How brands can get the best out of short form video such as Vine

Last night’s inaugural Vine Journalism Awards at Twitter’s
NYC HQ provided a fascinating insight into the use of short-form video as a
marketing and branding tool.

Guests were treated to a Q&A with Meagan Cignoli, who has rapidly
become a high-profile exponent of the Vine and Instagram genres since winning a
bronze award at the Cannes Cyber Lions this year for her Fix in Six campaign work with ad agency
BBDO on Lowe’s home improvement stores. Here’s an example of her work:


She has produced about 50 Vines for Lowe’s and her phone has
been ringing off the hook ever since with other brands and businesses wanting
to tap into short-form video.
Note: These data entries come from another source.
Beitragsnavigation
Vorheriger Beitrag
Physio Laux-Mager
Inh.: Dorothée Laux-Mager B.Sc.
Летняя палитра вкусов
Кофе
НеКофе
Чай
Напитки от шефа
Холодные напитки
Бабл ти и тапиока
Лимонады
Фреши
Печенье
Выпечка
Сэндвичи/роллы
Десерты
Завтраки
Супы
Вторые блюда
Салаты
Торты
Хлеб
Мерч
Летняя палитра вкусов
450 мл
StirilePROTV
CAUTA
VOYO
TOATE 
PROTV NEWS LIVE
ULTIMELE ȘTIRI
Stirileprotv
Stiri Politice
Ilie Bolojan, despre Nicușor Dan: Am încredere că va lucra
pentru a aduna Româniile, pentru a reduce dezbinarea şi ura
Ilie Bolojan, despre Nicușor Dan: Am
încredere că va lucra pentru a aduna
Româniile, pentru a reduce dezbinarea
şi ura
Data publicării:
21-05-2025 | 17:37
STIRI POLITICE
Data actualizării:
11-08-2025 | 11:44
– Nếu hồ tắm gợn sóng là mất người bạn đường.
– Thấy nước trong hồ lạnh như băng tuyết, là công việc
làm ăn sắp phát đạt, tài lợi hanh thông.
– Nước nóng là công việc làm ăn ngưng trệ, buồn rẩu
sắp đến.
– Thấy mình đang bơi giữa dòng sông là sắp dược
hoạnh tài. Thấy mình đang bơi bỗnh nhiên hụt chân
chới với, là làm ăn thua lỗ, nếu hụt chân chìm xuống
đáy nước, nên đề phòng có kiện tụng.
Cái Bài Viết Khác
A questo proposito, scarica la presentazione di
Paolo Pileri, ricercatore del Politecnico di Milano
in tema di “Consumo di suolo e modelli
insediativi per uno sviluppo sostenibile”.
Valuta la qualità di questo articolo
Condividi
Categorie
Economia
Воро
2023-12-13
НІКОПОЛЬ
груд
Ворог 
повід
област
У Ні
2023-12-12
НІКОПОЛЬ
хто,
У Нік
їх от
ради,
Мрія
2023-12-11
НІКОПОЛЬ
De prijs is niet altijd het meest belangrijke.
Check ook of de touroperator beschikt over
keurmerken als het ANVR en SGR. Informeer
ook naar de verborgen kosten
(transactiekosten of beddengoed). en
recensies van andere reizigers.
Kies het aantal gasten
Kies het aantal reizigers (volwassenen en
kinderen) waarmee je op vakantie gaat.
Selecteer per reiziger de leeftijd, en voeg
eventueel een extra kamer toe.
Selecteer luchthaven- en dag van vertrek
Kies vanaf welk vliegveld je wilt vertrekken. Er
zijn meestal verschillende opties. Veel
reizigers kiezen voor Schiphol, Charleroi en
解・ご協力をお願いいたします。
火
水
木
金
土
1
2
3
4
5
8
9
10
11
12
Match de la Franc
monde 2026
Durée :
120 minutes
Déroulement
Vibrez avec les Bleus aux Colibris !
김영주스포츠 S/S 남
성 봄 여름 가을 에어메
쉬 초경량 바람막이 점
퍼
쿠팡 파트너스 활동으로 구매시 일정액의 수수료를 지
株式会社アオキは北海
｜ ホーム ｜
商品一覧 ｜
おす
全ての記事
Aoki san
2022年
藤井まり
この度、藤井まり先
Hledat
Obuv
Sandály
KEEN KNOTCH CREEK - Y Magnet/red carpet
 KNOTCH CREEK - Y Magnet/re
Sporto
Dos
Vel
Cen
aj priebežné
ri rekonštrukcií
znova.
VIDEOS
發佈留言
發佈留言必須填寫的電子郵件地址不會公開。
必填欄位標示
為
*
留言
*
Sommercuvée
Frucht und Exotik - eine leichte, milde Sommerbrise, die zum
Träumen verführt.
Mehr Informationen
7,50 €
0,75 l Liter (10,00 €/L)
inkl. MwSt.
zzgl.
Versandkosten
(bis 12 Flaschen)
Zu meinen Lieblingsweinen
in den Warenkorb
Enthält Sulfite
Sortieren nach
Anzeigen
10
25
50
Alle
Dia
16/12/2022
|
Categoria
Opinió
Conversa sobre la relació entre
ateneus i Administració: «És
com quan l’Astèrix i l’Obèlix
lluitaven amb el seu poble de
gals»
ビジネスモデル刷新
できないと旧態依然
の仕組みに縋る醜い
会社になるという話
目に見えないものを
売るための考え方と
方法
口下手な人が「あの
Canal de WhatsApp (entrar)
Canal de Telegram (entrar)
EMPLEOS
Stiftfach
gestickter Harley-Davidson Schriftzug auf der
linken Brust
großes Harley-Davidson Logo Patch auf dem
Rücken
She now works with a couple of colleagues and has
set up an outfit called Visual Country to meet demand: she shoots five days a
week and works all seven days.

Photographer and filmmaker
Meagan
stumbled into Vine about 18 months ago when messing around with stop
motion. She advises brands to keep it as simple as possible, though some shoots
do require 2-3 days to set up and produce. She finds it’s important to get the
treatment and storyboard signed off before setup and to settle on the caption
that’s going with the film – otherwise you effectively have to start again from
scratch.

Her frustrations are few, but one is that clients book her
on a day rate and expect an inexhaustible quantity of creativity in that time,
which isn’t always the best formula for effective work. She would also like the
facility to save drafts in Vine as at the moment her small team has to carry
around over a dozen phones and devices.

What she does is simple, yet stunningly effective, and
surprisingly creative given the discipline of working within six seconds.